• [TEXT PROVIDED]:
::::

From: "ZheNing Hu via GitGitGadget" <gitgitgadget@gmail.com>
To: git@vger.kernel.org
Cc: "Junio C Hamano" <gitster@pobox.com>,
"Christian Couder" <christian.couder@gmail.com>,
"Hariom Verma" <hariom18599@gmail.com>,
"Bagas Sanjaya" <bagasdotme@gmail.com>,
"Jeff King" <peff@peff.net>,
"Ævar Arnfjörð Bjarmason" <avarab@gmail.com>,
"Eric Sunshine" <sunshine@sunshineco.com>,
"Philip Oakley" <philipoakley@iee.email>,
"ZheNing Hu" <adlternative@gmail.com>
Subject: [PATCH 00/27] [GSOC] [RFC] cat-file: reuse ref-filter logic
Date: Fri, 13 Aug 2021 08:22:43 +0000 [thread overview]
Message-ID: <pull.1016.git.1628842990.gitgitgadget@gmail.com> (raw)
This patch series makes cat-file reuse ref-filter logic. At the same time,
some performance optimizations have been carried out. It's last version is
here:
https://lore.kernel.org/git/pull.993.v2.git.1626363626.gitgitgadget@gmail.com/#t
It seems that zh/ref-filter-raw-data is still hovering in the next branch
(Because git is rc2) So I now want to show some recent performance
optimizations first.
Change from last version:
1. Use free_global_resource() to avoid memory leaks.
2. Skip parse_object_buffer() which bring 12.5% performance optimization.
3. Merge two for loop in grab_person() which bring 2% performance
optimization.
4. Remove strlen from find_subpos.
5. Introducing xstrvfmt_len() and xstrfmt_len().
6. Remove second parsing in format_ref_array_item() which bring 1.9%
performance optimization
7. Introduction ref_filter_slopbuf to instread xstrdup("").
8. Add deref member to struct used_atom to simplify the logic of the
program.
9. Introduce symref_atom_parser() to make the program logic more concise.
10. Use switch/case instread of if/else to increase the readability of the
code.
11. Reuse finnal buffer which bring 2% performance optimization.

::::

• [DATA SUPPLIED]:
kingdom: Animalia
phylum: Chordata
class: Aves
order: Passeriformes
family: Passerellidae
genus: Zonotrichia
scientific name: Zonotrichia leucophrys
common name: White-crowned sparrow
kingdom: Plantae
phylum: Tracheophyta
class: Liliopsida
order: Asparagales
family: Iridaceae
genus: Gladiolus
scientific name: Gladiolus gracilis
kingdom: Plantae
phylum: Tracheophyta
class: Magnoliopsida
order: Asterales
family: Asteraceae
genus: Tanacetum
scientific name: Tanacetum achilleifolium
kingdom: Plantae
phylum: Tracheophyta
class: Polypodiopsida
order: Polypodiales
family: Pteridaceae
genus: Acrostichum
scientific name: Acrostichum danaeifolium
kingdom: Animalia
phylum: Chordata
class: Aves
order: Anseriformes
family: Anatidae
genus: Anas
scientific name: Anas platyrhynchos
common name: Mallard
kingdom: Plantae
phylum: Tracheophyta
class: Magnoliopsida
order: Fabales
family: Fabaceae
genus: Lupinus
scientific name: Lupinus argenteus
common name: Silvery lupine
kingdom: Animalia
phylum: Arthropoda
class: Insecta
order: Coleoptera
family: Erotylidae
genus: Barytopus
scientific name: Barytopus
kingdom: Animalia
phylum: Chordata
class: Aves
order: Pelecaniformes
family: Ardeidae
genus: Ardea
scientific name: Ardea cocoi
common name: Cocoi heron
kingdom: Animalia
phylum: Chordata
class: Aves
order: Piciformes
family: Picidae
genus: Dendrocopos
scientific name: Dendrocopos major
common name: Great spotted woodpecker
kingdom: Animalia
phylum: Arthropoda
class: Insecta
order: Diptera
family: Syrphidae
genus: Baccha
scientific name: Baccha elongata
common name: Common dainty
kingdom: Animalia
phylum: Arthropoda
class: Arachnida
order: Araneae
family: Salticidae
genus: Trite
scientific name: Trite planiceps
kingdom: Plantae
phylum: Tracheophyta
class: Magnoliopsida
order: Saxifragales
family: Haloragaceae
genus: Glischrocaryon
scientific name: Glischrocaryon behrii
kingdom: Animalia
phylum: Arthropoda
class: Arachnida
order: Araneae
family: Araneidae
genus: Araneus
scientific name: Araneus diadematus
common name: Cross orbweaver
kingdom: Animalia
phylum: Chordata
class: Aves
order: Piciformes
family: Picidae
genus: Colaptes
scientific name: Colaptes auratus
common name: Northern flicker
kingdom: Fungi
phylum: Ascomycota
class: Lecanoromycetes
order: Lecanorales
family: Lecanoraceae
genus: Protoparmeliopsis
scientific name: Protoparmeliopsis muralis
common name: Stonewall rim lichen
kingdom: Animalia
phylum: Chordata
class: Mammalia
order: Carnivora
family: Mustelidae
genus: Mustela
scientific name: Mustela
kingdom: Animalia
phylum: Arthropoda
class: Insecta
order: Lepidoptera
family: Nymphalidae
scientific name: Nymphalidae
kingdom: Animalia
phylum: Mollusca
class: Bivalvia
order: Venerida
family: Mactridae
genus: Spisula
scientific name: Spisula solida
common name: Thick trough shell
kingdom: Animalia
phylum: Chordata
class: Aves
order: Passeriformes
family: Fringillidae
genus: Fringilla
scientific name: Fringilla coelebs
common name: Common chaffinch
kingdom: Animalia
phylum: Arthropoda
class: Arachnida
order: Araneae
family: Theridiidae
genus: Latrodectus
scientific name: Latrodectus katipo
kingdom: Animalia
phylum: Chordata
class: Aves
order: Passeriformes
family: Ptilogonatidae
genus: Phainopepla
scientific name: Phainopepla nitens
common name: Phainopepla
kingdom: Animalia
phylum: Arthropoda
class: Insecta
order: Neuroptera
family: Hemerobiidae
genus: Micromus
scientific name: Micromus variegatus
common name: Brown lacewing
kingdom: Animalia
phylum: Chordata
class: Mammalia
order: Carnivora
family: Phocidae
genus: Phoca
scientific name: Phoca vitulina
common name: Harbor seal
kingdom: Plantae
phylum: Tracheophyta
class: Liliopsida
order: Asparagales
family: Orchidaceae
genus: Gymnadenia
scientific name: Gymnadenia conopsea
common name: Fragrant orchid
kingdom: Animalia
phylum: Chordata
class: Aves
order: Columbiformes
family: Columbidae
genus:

::::

• [STATED PROBLEM 1]: In the cat-file patch message, how much performance optimization does skipping parse_object_buffer() bring?
• [STATED PROBLEM 2]: From the cat-file patch message, write out the part that opens with the words containing "This patch series" and closes with "12.5% performance optimization.".
• [STATED PROBLEM 3]: Extend the cat-file patch message onward from its final line.

• [EXPECTED ANSWER 1]: It brings a 12.5% performance optimization.

• [EXPECTED ANSWER 2]:
This patch series makes cat-file reuse ref-filter logic. At the same time,
some performance optimizations have been carried out. It's last version is
here:
https://lore.kernel.org/git/pull.993.v2.git.1626363626.gitgitgadget@gmail.com/#t
It seems that zh/ref-filter-raw-data is still hovering in the next branch
(Because git is rc2) So I now want to show some recent performance
optimizations first.
Change from last version:
1. Use free_global_resource() to avoid memory leaks.
2. Skip parse_object_buffer() which bring 12.5% performance optimization.

• [EXPECTED ANSWER 3]:
12. Add need_get_object_info flag to reduce memory comparing.
This is the result of the performance test after I did some optimization:
Test upstream/master this tree
------------------------------------------------------------------------------------
1006.2: cat-file --batch-check 0.08(0.07+0.00) 0.09(0.08+0.01) +12.5%
1006.3: cat-file --batch-check with atoms 0.06(0.04+0.02) 0.08(0.06+0.02) +33.3%
1006.4: cat-file --batch 0.49(0.46+0.02) 0.50(0.47+0.03) +2.0%
1006.5: cat-file --batch with atoms 0.47(0.45+0.01) 0.49(0.47+0.02) +4.3%
We can see that the performance of the current patch of git cat-file --batch
is very close to upstream/master. The optimization of git cat-file
--batch-check does not seem obvious, because its optimization degree will be
affected by noise, which may appear in the range of +12.5% to +50.0%. From
an optimistic point of view, the execution time of git cat-file
--batch-check itself is relatively short, the optimization is of course not
obvious.
As GSOC is about to end, this patch series is estimated to be adjusted for
some time, I can only wish this patch can be accepted in the future.
Note: The previous part of this patch series is the duplicate content
belonging to zh/ref-filter-raw-data.
ZheNing Hu (27):
[GSOC] ref-filter: add obj-type check in grab contents
[GSOC] ref-filter: add %(raw) atom
[GSOC] ref-filter: --format=%(raw) support --perl
[GSOC] ref-filter: use non-const ref_format in *_atom_parser()
[GSOC] ref-filter: add %(rest) atom
[GSOC] ref-filter: pass get_object() return value to their callers
[GSOC] ref-filter: introduce free_ref_array_item_value() function
[GSOC] ref-filter: add cat_file_mode to ref_format
[GSOC] ref-filter: modify the error message and value in get_object
[GSOC] cat-file: add has_object_file() check
[GSOC] cat-file: change batch_objects parameter name
[GSOC] cat-file: create p1006-cat-file.sh
[GSOC] cat-file: reuse ref-filter logic
[GSOC] cat-file: reuse err buf in batch_object_write()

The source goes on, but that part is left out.